— start of QUOTED TEXT —

Hi, Mike,
that is what i have:
$ echo $LD_LIBRARY_PATH | tr ":" "\n"
/gpfs/NETHOME/oivt1/nicevt/itf/sources/hpcx-v1.3.0-327-icc-OFED-1.5.3-redhat6.2/fca/lib
               
/gpfs/NETHOME/oivt1/nicevt/itf/sources/hpcx-v1.3.0-327-icc-OFED-1.5.3-redhat6.2/hcoll/lib
             
/gpfs/NETHOME/oivt1/nicevt/itf/sources/hpcx-v1.3.0-327-icc-OFED-1.5.3-redhat6.2/mxm/lib
               
/gpfs/NETHOME/oivt1/nicevt/itf/sources/hpcx-v1.3.0-327-icc-OFED-1.5.3-redhat6.2/ompi-mellanox-v1.8/lib
 +intel compiler paths

$ echo $OPAL_PREFIX                                                             
        
/gpfs/NETHOME/oivt1/nicevt/itf/sources/hpcx-v1.3.0-327-icc-OFED-1.5.3-redhat6.2/ompi-mellanox-v1.8

I don't use LD_PRELOAD.

In the attached file(ompi_info.out) you will find the output of ompi_info -l 9  
command.

P.S . 
node1 $ ./mxm_perftest
node2 $  ./mxm_perftest node1  -t send_lat
[1432568685.067067] [node151:87372:0]         shm.c:65   MXM  WARN  Could not 
open the KNEM device file $t /dev/knem : No such file or directory. Won't use 
knem.          ( I don't have knem)
[1432568685.069699] [node151:87372:0]      ib_dev.c:531  MXM  WARN  skipping 
device scif0 (vendor_id/par$_id = 0x8086/0x0) - not a Mellanox device           
                     (???)
Failed to create endpoint: No such device

$  ibv_devinfo                                         
hca_id: mlx4_0                                                  
        transport:                      InfiniBand (0)

— end of QUOTED TEXT —
— start of STORED DATA —

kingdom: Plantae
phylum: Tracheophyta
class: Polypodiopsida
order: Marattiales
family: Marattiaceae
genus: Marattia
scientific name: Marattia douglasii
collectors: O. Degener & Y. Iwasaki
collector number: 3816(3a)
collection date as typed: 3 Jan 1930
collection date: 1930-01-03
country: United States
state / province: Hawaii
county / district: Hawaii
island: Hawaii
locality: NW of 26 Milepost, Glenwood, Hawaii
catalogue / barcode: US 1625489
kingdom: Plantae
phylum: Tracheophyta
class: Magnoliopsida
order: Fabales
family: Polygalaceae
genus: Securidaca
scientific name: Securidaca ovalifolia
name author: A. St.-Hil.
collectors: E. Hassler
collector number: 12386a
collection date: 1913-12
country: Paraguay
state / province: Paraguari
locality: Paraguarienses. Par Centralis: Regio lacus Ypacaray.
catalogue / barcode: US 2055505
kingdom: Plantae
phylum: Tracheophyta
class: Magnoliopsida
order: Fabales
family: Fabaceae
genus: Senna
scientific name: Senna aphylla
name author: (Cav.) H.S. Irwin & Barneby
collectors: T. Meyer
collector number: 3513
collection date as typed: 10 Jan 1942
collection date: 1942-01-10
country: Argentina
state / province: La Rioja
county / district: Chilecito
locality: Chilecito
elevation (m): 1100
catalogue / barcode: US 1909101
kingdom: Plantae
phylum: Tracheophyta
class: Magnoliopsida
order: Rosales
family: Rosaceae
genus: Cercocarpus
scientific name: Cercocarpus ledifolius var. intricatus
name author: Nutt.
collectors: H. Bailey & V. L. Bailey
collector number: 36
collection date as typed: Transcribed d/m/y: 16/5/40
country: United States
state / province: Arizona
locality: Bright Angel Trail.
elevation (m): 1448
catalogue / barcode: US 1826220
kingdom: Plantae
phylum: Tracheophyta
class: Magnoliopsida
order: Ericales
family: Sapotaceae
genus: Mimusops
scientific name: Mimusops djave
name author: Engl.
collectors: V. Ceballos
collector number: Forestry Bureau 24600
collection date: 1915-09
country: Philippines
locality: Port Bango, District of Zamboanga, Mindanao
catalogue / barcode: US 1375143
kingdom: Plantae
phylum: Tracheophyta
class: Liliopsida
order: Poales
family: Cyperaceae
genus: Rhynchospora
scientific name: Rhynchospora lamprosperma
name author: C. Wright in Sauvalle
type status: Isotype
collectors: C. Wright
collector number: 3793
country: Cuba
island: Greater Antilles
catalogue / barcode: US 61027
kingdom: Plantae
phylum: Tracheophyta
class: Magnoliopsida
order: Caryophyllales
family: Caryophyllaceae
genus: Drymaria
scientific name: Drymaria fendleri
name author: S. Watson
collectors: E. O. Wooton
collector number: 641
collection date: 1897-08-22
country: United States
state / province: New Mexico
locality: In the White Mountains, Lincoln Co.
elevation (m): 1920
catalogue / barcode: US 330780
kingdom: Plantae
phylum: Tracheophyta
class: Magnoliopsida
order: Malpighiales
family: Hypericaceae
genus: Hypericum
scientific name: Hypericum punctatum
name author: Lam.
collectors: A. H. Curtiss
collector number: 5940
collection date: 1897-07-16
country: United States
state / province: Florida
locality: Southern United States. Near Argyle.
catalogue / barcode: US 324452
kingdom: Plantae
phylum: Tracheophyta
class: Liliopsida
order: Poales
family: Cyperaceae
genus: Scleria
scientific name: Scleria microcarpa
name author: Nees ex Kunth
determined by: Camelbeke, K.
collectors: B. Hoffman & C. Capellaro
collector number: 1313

— end of STORED DATA —

WHAT TO DO
A) Please repeat the part of the forum post above from "In the attached" to "don't have knem)", word for word.
B) In the forum post above, which device does the MXM warning say it is skipping because it is not a Mellanox device?

RESPONSES
A)
In the attached file(ompi_info.out) you will find the output of ompi_info -l 9  
command.

P.S . 
node1 $ ./mxm_perftest
node2 $  ./mxm_perftest node1  -t send_lat
[1432568685.067067] [node151:87372:0]         shm.c:65   MXM  WARN  Could not 
open the KNEM device file $t /dev/knem : No such file or directory. Won't use 
knem.          ( I don't have knem)

B) scif0